Non-pharmacological interventions for breathlessness in advanced stages of malignant and non-malignant diseases

Source:
NICE Quality and Productivity Case Studies
Publisher:
Queen's University Belfast
Publication date:
12 December 2011

Abstract

NICE summary of review conclusions

Breathing training, walking aids, neuroelectrical muscle stimulation and chest wall vibration appear to be effective non-pharmacological interventions for relieving breathlessness in the advanced stages of some diseases.

The routine use of acupuncture or acupressure; distractive auditory stimuli (music); relaxation; fans; counselling and support programmes with or without relaxation and breathing training; case management; and psychotherapy to relieve breathlessness in the advanced stages of disease are not supported by sufficient good quality evidence. Consideration could be given to using it only in the context of a research or audit project.
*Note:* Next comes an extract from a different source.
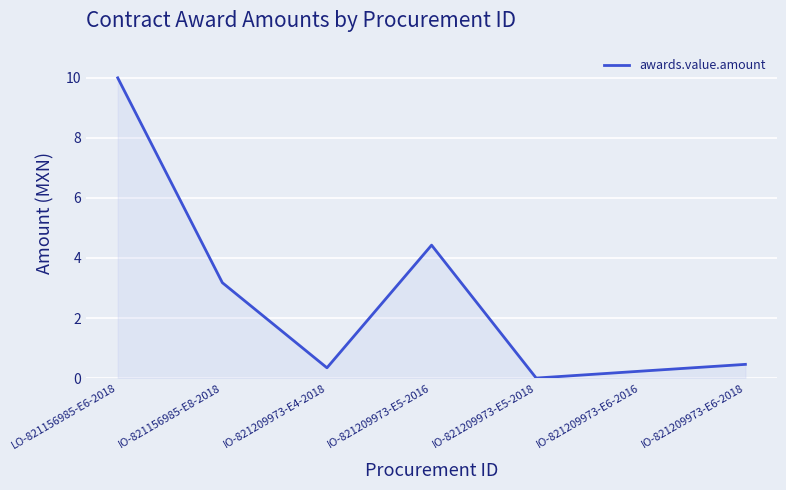

What is the change in value from IO-821209973-E4-2018 to IO-821209973-E5-2016?

+4.1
Reducing the use of therapies for which there is no proven benefit and promoting those that do provide benefit may improve patient care and provide productivity savings.

 

The Implications for practice section of the Cochrane review stated:

Giving recommendations for the clinical setting is limited by the fact that most interventions were only tested in one patient group. Weighing up the findings of this review the following can be summarised:

  • The studies testing neuroelectrical muscle stimulation indicate strong evidence that this intervention is helpful to relieve breathlessness in COPD [chronic obstructive pulmonary disease] patients.
  • The studies evaluating chest wall vibration show that there is strong evidence that this intervention can relieve breathlessness in COPD patients. However, the practical implication of this intervention is unclear as the studies were only conducted in the respiratory laboratory.
  • The studies testing the use of walking aids (rollators) indicate moderate strength of evidence that there is some benefit for COPD patients with breathlessness.
  • The studies testing breathing training suggest that there is moderate strength of evidence that patients with breathlessness benefit from it.
  • There is not enough evidence to recommend the routine use of acupuncture/acupressure, distractive auditory stimuli (music), relaxation, fan, counselling and support programmes, counselling and support programmes in combination with relaxation and breathing training, case management, and psychotherapy. These interventions need further testing before they can be routinely used in clinical practice.
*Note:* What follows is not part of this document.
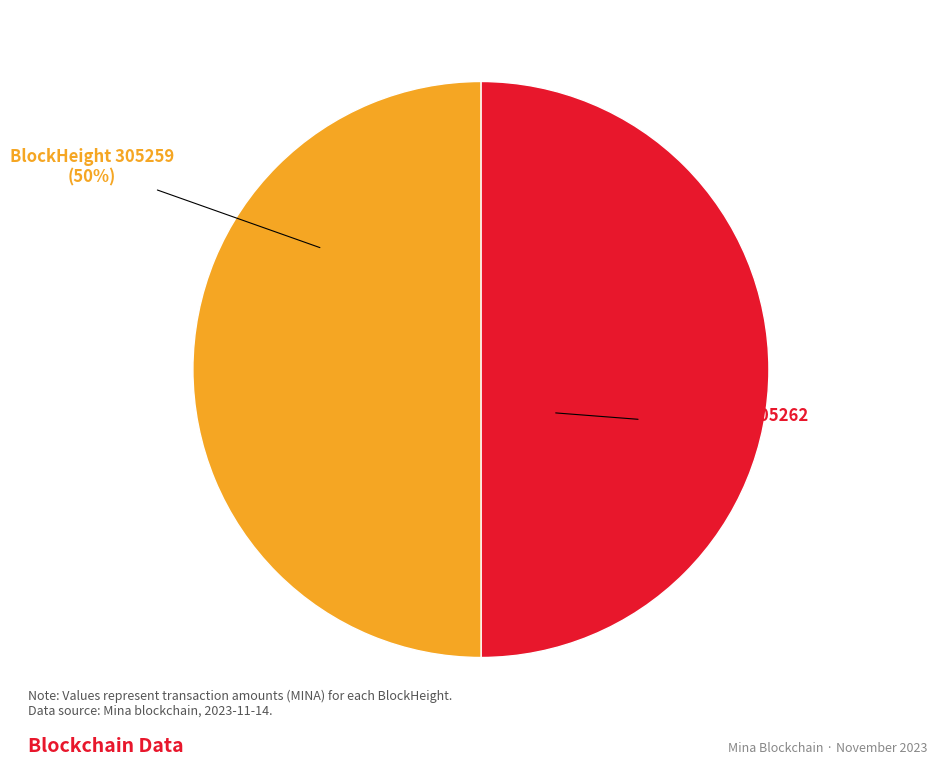

Rank the categories by value from lowest to highest.

305262, 305259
This review showed the big gap of evidence outside COPD. Many studies have been conducted either in the respiratory laboratory or in respiratory settings with little connection to palliative and end-of-life care. This review contributes to the need to view such interventions offered to participants with COPD or chronic heart failure from a palliative care perspective and will hopefully foster the cooperation between the different specialties to further improve the management of breathlessness in participants with advanced diseases.